* _Problem set_:
1) In the article on the Mareeba accommodation project, translate this sentence into Spanish: "The project will now only cater to 24 farm workers as well as a manager’s residence."
2) From the article on the Mareeba accommodation project, output the passage that begins with the words "Dusty Nuts Pty" and ends with "in the region.", copied without changes.

* _Passage_:
General News

16 June, 2023

Biosecurity fears reduce project size

A new workers’ accommodation project for a farm near Mareeba has been reduced in capacity after biosecurity concerns were raised by a neighbouring banana plantation.

Biosecurity fears reduce project size - feature photo

 A new workers’ accommodation project for a farm near Mareeba has been reduced in capacity after biosecurity concerns were raised by a neighbouring banana plantation. 

Dusty Nuts Pty Ltd, on Vicary Road, was originally planning to establish an accommodation facility for up to 72 workers over three stages as well as a manager’s residence, but after concerns were raised by the adjoining banana plantation, the project has been reduced to the delivery of Stage 1 only. 

The project will now only cater to 24 farm workers as well as a manager’s residence. One of the existing buildings on the property will be transformed into accommodation for 12 workers, with six twin-share modular “donga” style buildings to house the remaining workers, in addition to an undercover common area and communal amenities. 

The only objection to the development came from Rock Ridge Farming which is one of the largest farming businesses on the Tablelands and one of the largest employers of non-resident workers in the region. 

While the owners acknowledged the “desperate need” for workers accommodation, they objected to the development due to the threat of Panama disease, advising that it would take just “one speck of infected soil to contaminate an entire farm”, devastating the banana plants. 

“Once in the soil, it is non-eradicable and the fungus remains active in the soil for decades, even without banana plants present, making the land unsuitable to produce bananas or most other crops indefinitely,” the owners said in their submission to council. 

“The proposed development’s close proximity to our banana plants poses an unreasonable amount of risk that contaminated soil could enter the paddock. 

“A worker arriving from Tully or the Northern Territory (where there are confirmed cases of Panama) could bring in contaminated soil on their shoes or luggage. This soil could easily be spread to our banana paddock (less than 10m away from the proposed accommodation buildings) by wind or rainwater as all the water runoff from the lot flows directly into our banana paddock.” 

The submission also questioned whether the land on which the accommodation facility would be established was big enough to provide workers with the recreational area they would need, and that could force workers to come onto their property. 

They also pointed out that aerial spraying with fungicide and insecticide was carried out each fortnight for their Lady Finger bananas. 

“Whilst our operators take every precaution and adhere to strict rules and regulations, given the close proximity of the proposed development to the banana crop, it would only take a small wind change to cause drift across the property,” the submission said.

* _The data_:

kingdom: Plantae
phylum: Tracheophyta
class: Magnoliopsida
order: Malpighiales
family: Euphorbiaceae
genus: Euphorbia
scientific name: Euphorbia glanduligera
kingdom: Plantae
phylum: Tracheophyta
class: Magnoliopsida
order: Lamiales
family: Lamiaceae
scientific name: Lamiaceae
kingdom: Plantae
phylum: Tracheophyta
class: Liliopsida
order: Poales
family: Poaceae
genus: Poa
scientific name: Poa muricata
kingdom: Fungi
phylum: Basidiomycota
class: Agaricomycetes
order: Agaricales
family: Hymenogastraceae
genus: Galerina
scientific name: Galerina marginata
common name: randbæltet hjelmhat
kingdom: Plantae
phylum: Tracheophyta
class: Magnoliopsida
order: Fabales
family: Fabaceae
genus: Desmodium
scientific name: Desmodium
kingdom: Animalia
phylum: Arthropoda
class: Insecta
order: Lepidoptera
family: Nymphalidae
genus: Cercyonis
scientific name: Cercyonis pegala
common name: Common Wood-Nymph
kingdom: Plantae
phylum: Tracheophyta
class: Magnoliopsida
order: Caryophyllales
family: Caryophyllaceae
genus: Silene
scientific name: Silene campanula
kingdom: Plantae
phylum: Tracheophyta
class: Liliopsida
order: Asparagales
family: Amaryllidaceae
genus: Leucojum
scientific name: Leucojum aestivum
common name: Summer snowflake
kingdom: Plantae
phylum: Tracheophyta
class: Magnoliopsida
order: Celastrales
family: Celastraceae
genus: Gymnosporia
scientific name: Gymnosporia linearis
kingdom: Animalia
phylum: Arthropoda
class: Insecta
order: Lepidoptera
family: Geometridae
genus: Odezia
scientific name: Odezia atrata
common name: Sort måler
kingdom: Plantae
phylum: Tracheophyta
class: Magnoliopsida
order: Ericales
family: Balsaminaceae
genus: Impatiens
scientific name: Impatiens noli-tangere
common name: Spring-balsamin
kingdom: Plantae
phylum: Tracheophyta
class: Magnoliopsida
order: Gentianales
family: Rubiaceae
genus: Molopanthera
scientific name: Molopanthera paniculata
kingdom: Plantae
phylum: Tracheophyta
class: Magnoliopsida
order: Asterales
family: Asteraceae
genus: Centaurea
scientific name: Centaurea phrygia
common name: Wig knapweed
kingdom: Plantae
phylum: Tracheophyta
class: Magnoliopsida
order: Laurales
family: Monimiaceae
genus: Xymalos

* _Answer list_:
1) El proyecto ahora solo dará cabida a 24 trabajadores agrícolas, además de una residencia para el encargado.

2)
Dusty Nuts Pty Ltd, on Vicary Road, was originally planning to establish an accommodation facility for up to 72 workers over three stages as well as a manager’s residence, but after concerns were raised by the adjoining banana plantation, the project has been reduced to the delivery of Stage 1 only. 

The project will now only cater to 24 farm workers as well as a manager’s residence. One of the existing buildings on the property will be transformed into accommodation for 12 workers, with six twin-share modular “donga” style buildings to house the remaining workers, in addition to an undercover common area and communal amenities. 

The only objection to the development came from Rock Ridge Farming which is one of the largest farming businesses on the Tablelands and one of the largest employers of non-resident workers in the region.